Rare chromosomal deletions and duplications increase risk of schizophrenia.
Item Type:Journal Article
Citation:International Schizophrenia Consortium, Rare chromosomal deletions and duplications increase risk of schizophrenia., Nature, 455, 7210, 2008, 237, 241
Rare chromosomal deletions and duplications increase risk of schizophrenia.pdf (Published (author's copy) - Peer Reviewed) 720.7Kb
Schizophrenia is a severe mental disorder marked by hallucinations, delusions, cognitive deficits and apathy, with a heritability estimated at 73-90% (ref. 1). Inheritance patterns are complex, and the number and type of genetic variants involved are not understood.
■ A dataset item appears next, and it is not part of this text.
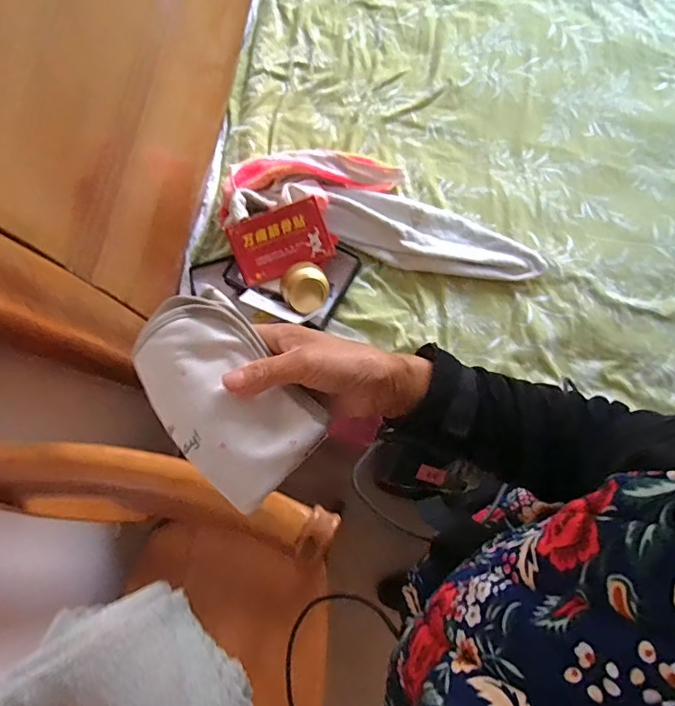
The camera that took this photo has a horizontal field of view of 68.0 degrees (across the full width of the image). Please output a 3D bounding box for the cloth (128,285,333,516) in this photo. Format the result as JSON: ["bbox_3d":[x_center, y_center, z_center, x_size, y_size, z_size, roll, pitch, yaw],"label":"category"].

Copy number variants (CNVs) have been identified in individual patients with schizophrenia and also in neurodevelopmental disorders, but large-scale genome-wide surveys have not been performed. Here we report a genome-wide survey of rare CNVs in 3,391 patients with schizophrenia and 3,181 ancestrally matched controls, using high-density microarrays. For CNVs that were observed in less than 1% of the sample and were more than 100 kilobases in length, the total burden is increased 1.15-fold in patients with schizophrenia in comparison with controls. This effect was more pronounced for rarer, single-occurrence CNVs and for those that involved genes as opposed to those that did not. As expected, deletions were found within the region critical for velo-cardio-facial syndrome, which includes psychotic symptoms in 30% of patients. Associations with schizophrenia were also found for large deletions on chromosome 15q13.3 and 1q21.1. These associations have not previously been reported, and they remained significant after genome-wide correction. Our results provide strong support for a model of schizophrenia pathogenesis that includes the effects of multiple rare structural variants, both genome-wide and at specific loci.